Mount View receives $1.7 million a year from county taxpayers to operate the nursing home, but Bezucha wants to reduce the center’s dependency on county taxes with the renovations. He won’t ask for more money from the county to help cover the cost of construction, hopes to keep patient billing rates at the market rate and plans to use Medicaid reimbursements, which could increase for Mount View Care Center once upgrades are made, to help finance the project. Bezucha said he does not yet have cost estimates for the project.
The long-term care and dementia units, specifically, need a face lift, said Lori Koeppel, a senior executive for Mount View Care Center. The long-term care unit, for example, houses patients who stay months or years at the center but offers only double-occupancy rooms. Dining crews, nurses and caretakers spend their days hustling from one end of the nursing home to another because the rooms are spread out over long hallways and the dementia and long-term care units are far from one another, Koeppel said. “The location and size makes operating the unit difficult,” she said. Koeppel is unsure what specific designs or new technology the health care center will pursue for the nursing home because she wants to get information and ideas from patients, employees and Marathon County residents before making any decisions.

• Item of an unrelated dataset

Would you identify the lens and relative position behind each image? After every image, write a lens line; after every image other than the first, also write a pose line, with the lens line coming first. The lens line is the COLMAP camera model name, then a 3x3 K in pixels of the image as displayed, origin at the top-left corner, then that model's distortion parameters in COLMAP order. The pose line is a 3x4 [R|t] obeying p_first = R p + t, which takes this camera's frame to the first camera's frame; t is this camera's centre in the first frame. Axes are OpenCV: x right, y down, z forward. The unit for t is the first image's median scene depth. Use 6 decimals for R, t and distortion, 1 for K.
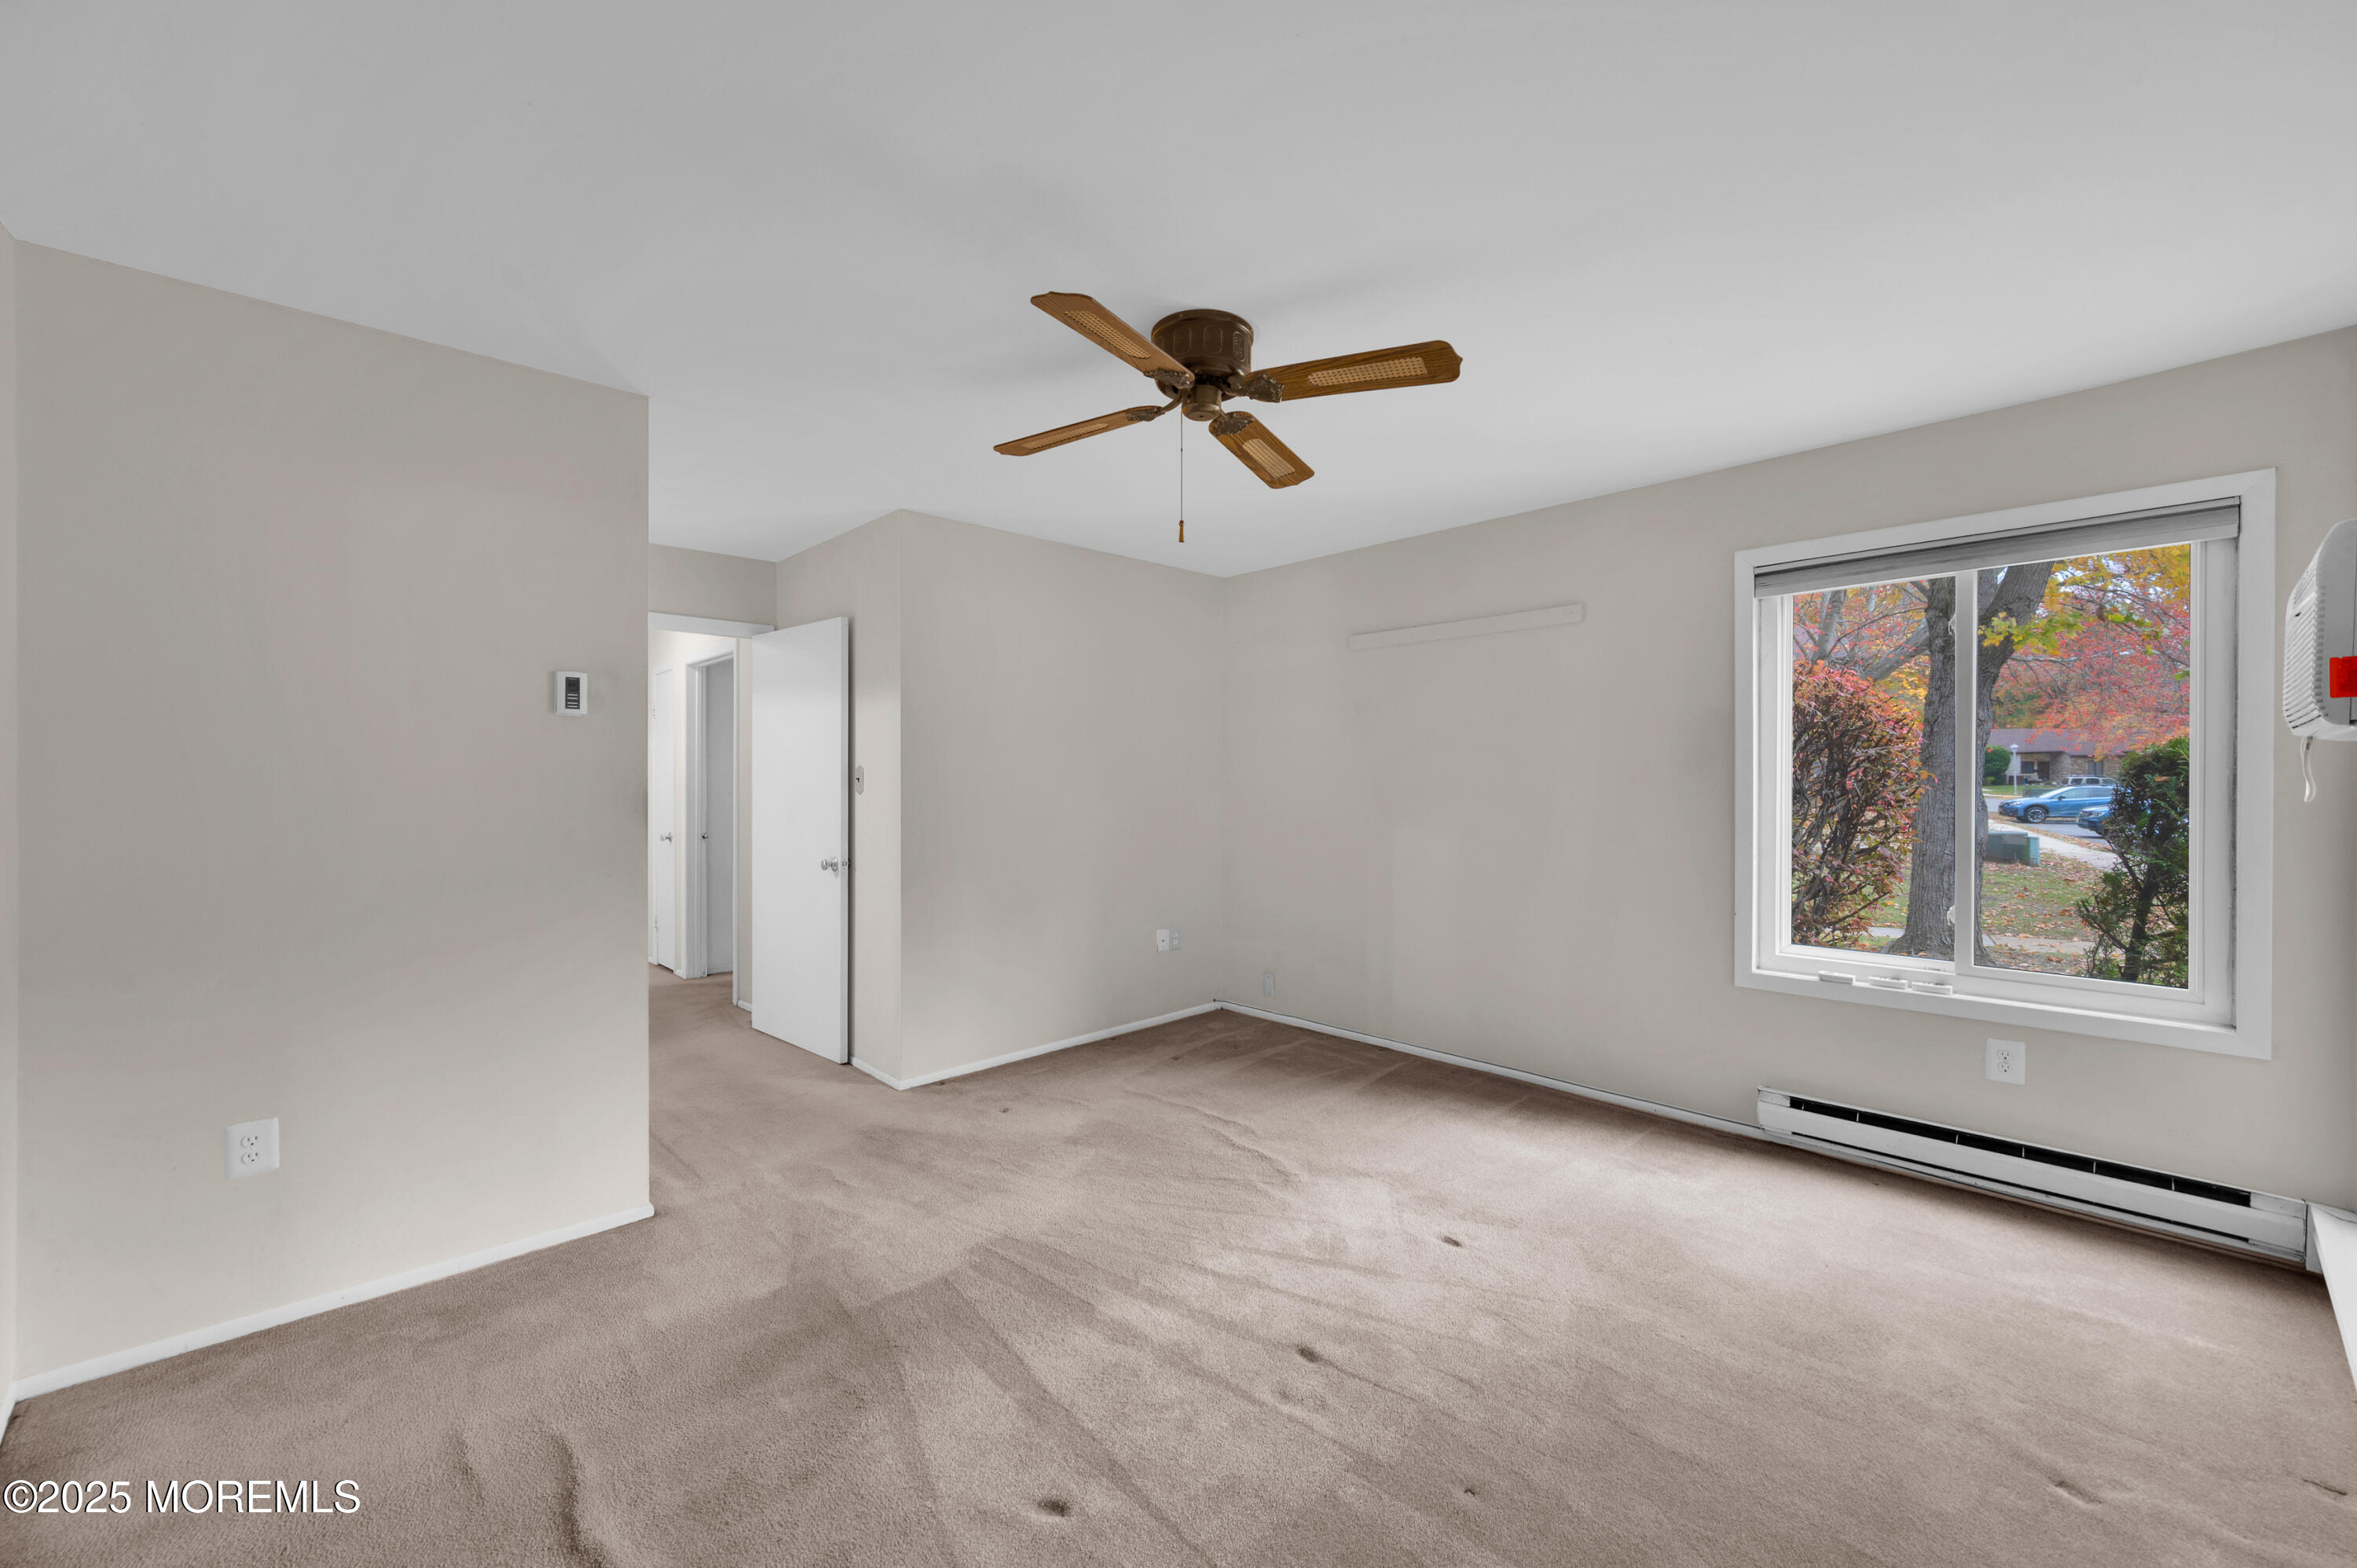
lens RADIAL K [[930.9, 0, 1181.0], [0, 930.9, 788.9], [0, 0, 1]] dist [-0.001718, -0.000037]
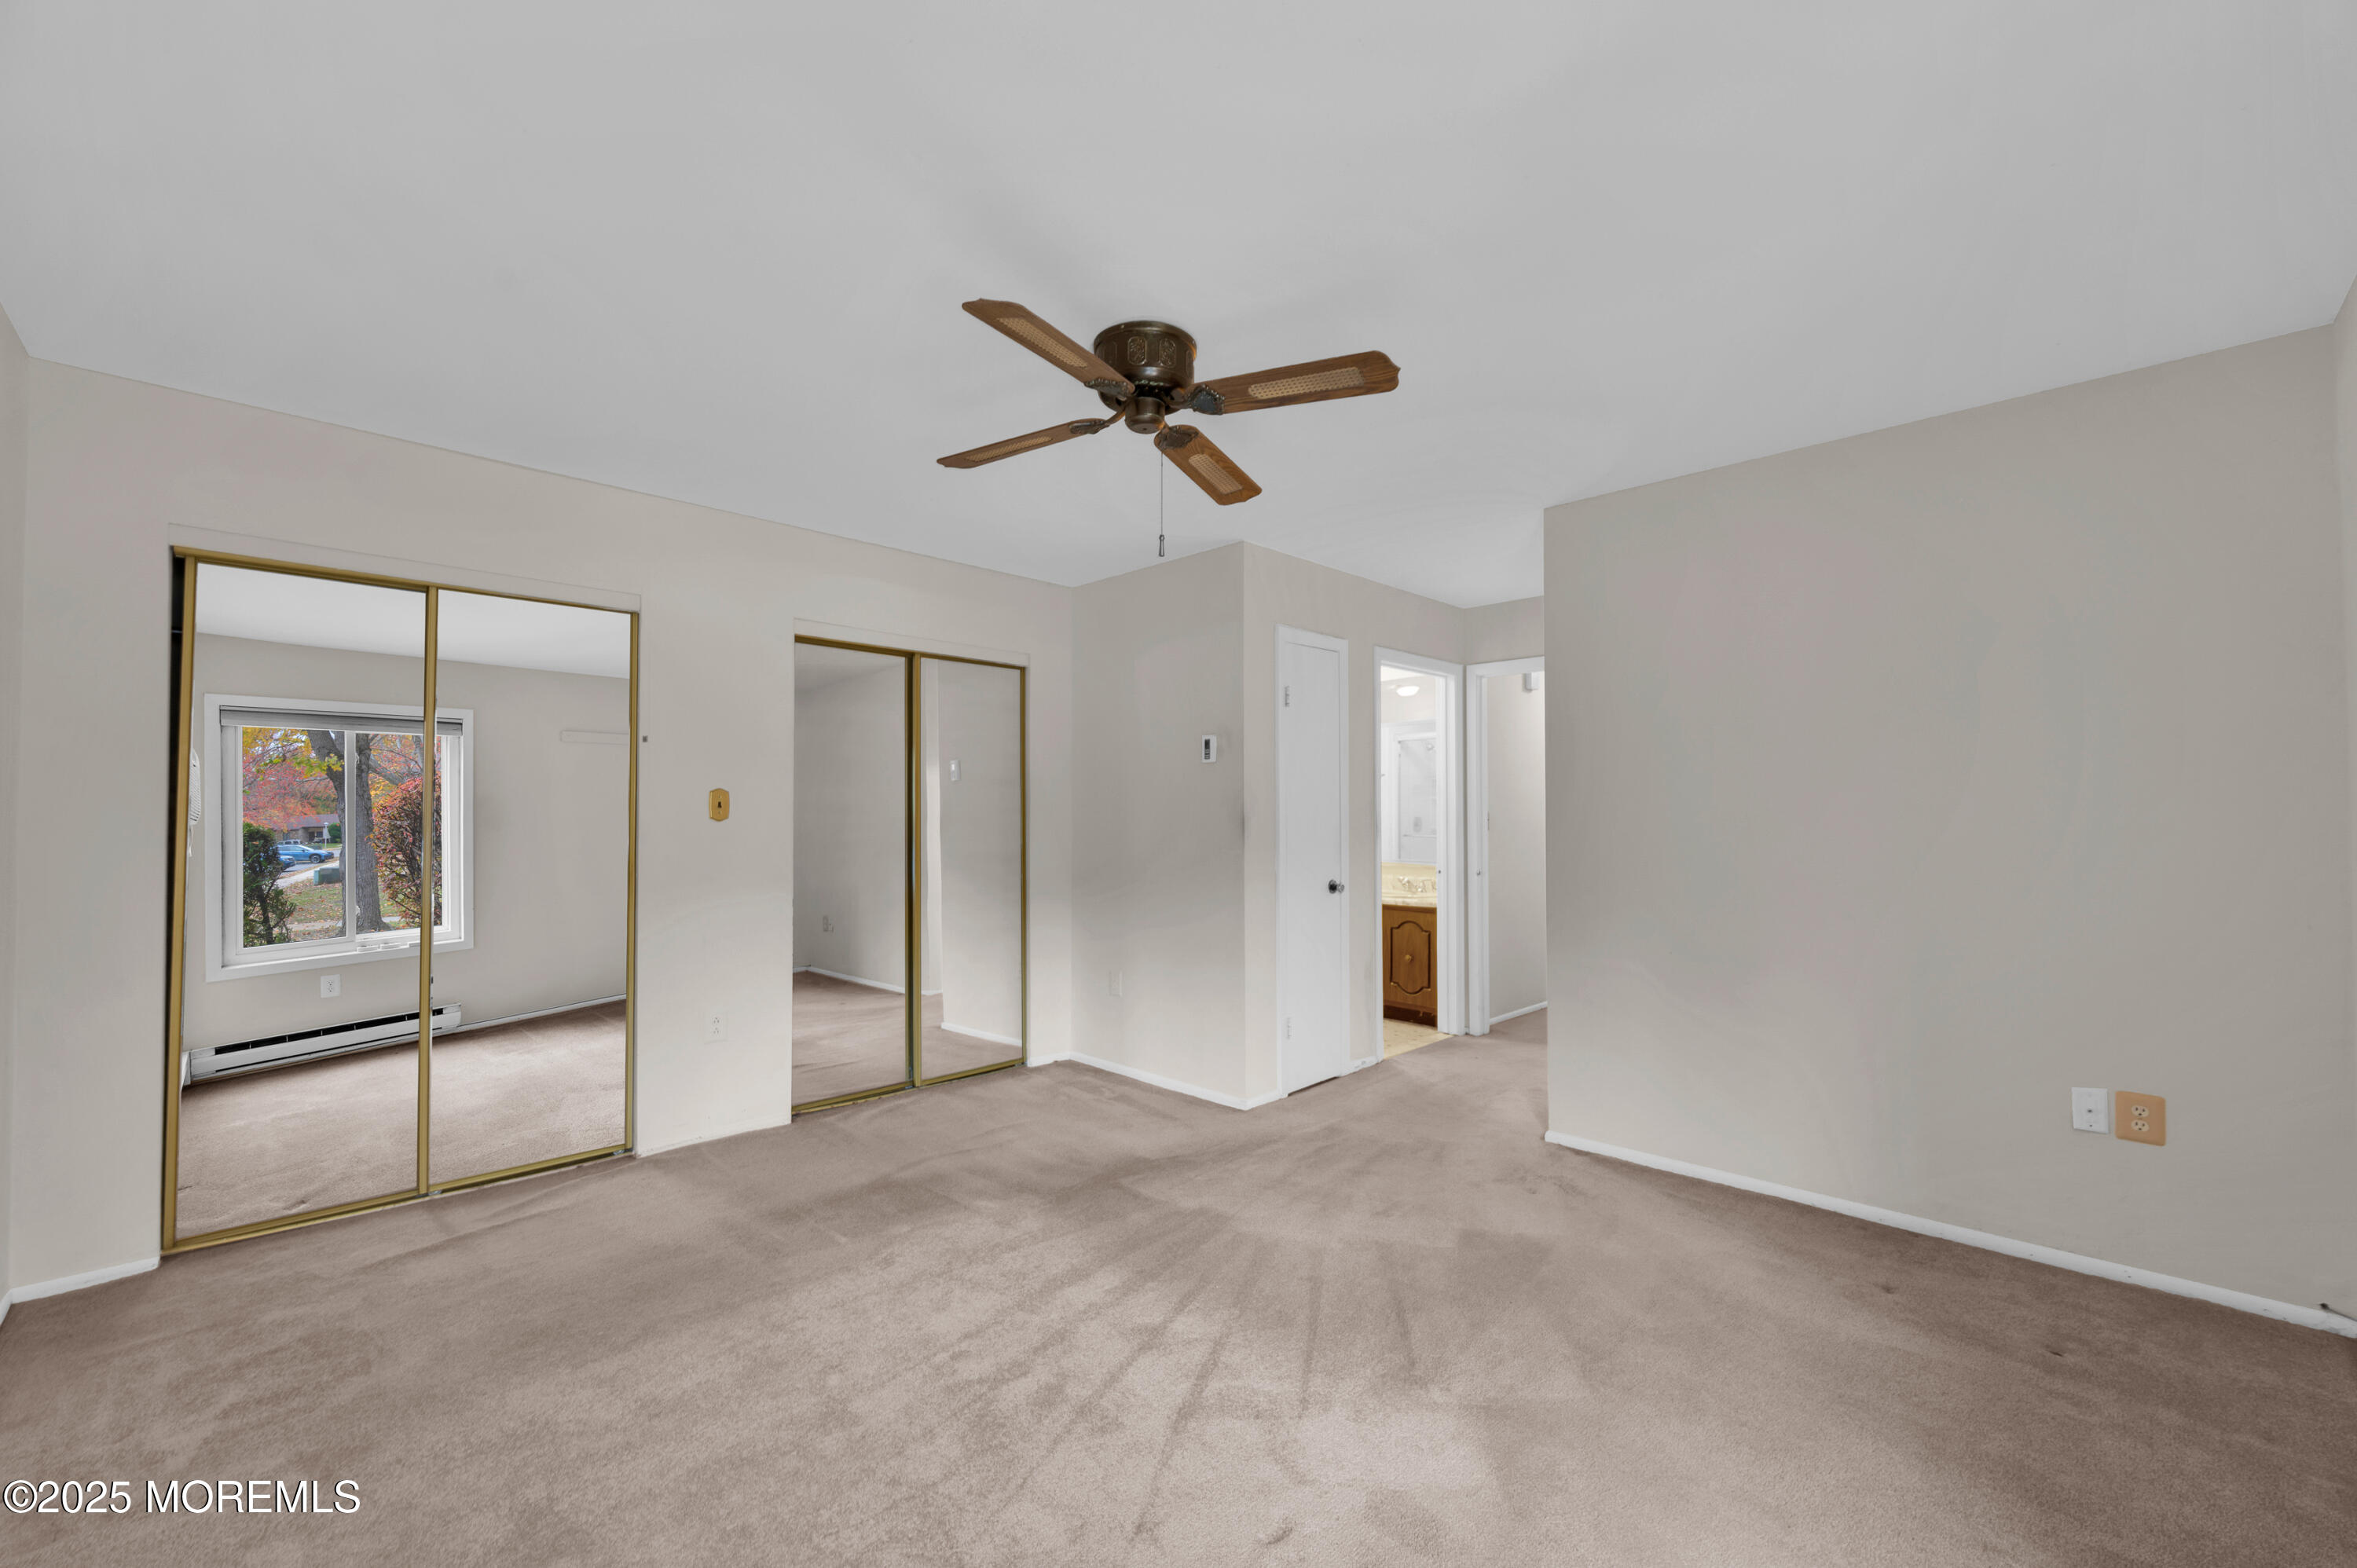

Marcia Innis, a volunteer at North Central Health Care who works with dementia patients, is one of the leaders who will sit on the organization’s Master Facility Planning Committee. She wants to research what type of technology can be brought into the center during renovations. “Is this the best we can do to serve them?” Innis said. “There must be something newer out there.”
North Central Health Care will conduct a number of forums during the next few months for members of the public, the nursing home’s 425 employees and roughly 250 patients to learn what type of upgrades should be made to the nursing home, Koeppel said. “It’s so important that we get involvement from the individuals that live here,” she said.